I have been both intensely afraid this summer and more bold than I have ever been with my creativity. I have both sat in writer’s rooms with incredibly talented people and felt the confidence that this is what I have been made to do and I have questioned it like crazy. I have had my eyes on Jesus and my eyes on the waves, and the crazy part about all of it—the crazy part about the story of Jesus calling Peter out onto the water—is that Jesus is faithful to both answer his bold and risky prayer and to pull him out of the water when he can’t handle it.

The story of Jesus and Peter on the water ends like this: “Immediately, Jesus reached out his hand, caught hold of him, and said to him, “You of little faith, why did you doubt? (Matthew 14: 31)” I love the use of the word immediately here. Even when we feel like we are drowning in the midst of the risky thing God has called us to, we are never further than arms reach from the Savior who does not say, “I told you so,” but pulls us out of the water.

I hope the call on my life is to always assure you, whoever you is in the moment, that God does not condemn your humanity. (Often what we do with our humanity does not honor God, but that is a different conversation.) He didn’t condemn Peter for being afraid and he doesn’t condemn you. He both has grace for the ways you will flail under the guidance of your distrust and he still calls you out of the boat. Time and time again. Without fail.

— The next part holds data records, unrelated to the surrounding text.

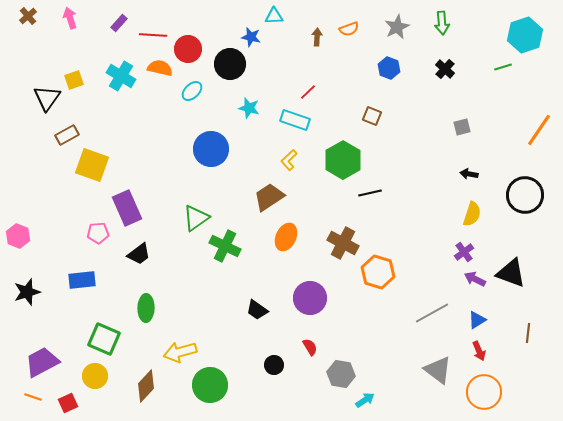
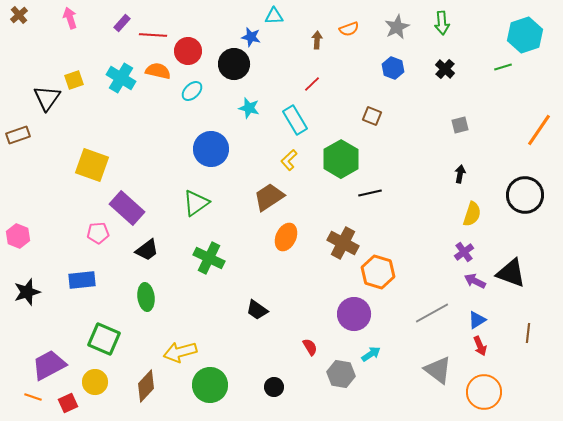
brown cross at (28, 16): moved 9 px left, 1 px up
purple rectangle at (119, 23): moved 3 px right
brown arrow at (317, 37): moved 3 px down
red circle at (188, 49): moved 2 px down
black circle at (230, 64): moved 4 px right
orange semicircle at (160, 68): moved 2 px left, 3 px down
blue hexagon at (389, 68): moved 4 px right
cyan cross at (121, 76): moved 2 px down
red line at (308, 92): moved 4 px right, 8 px up
cyan rectangle at (295, 120): rotated 40 degrees clockwise
gray square at (462, 127): moved 2 px left, 2 px up
brown rectangle at (67, 135): moved 49 px left; rotated 10 degrees clockwise
green hexagon at (343, 160): moved 2 px left, 1 px up
black arrow at (469, 174): moved 9 px left; rotated 90 degrees clockwise
purple rectangle at (127, 208): rotated 24 degrees counterclockwise
green triangle at (196, 218): moved 15 px up
green cross at (225, 246): moved 16 px left, 12 px down
black trapezoid at (139, 254): moved 8 px right, 4 px up
purple arrow at (475, 279): moved 2 px down
purple circle at (310, 298): moved 44 px right, 16 px down
green ellipse at (146, 308): moved 11 px up; rotated 8 degrees counterclockwise
red arrow at (479, 351): moved 1 px right, 5 px up
purple trapezoid at (42, 362): moved 7 px right, 3 px down
black circle at (274, 365): moved 22 px down
yellow circle at (95, 376): moved 6 px down
cyan arrow at (365, 400): moved 6 px right, 46 px up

I woke up one morning this week with the confidence that if I prayed for something, the Lord would answer. I can’t even remember what the thing was specifically but my immediate response was to say, “Oh, I will just ask the Lord. He will get it taken care of.” And, let me tell you, there is no greater miracle than little seeds of trust sprouting out of the ground in the heart of a control addict. And that kind of trust can only be built by openly distrusting as I step out into the waves that I am scared God doesn’t have control over.

I don’t know what risky thing God is calling you to, but I promise it exists. If you are afraid of being out of control, reality check: you already are. Any sense of control you may be clinging to is a façade, feeble like my budgeting even when I do a really, really good job of not spending frivolous amounts of money on iced coffee. This doesn’t mean we don’t plan or take our responsibilities seriously, I have just found that I might as well admit I have no control now and surrender to the risky and adventurous plan of God than try to play it safe, thinking that route ensures me any sort of stability, because it doesn’t.

Once upon a time when I was terrified of flying, it was because I had absolutely no control over the outcome. I was zooming through the air in a metal tube and I didn’t get to be the pilot who ensured we made it there safely. I used to sit in a window seat and, I’m not kidding, try to will the plane to stay in the air with my mind. I would have subscribed to any preposterous idealogy, so long as I got to cling to a semblence, no matter how false, of control. During one particular flight there was some bad turbulence and, clutching the armrest with my forehead pressed against the window, I prayed as hard as I could, “God, please stop the turbulence. Please, please, please stop the turbulence.” And I heard God whisper back to me, “instead of praying for the turbulence to stop, pray for peace. Pray to know that I am with you.”

There will be waves and wind, but God is with you. There will be turbulence and fear and annoying red dots on your chin, but God is with you. There will be break ups and eye infections and months that look a little dicey financially, but God is with you. And there will also be intense joy, because God promises that if we give up our control, if we agree to step out of the boat, life will be there waiting for us. It is worth the risk.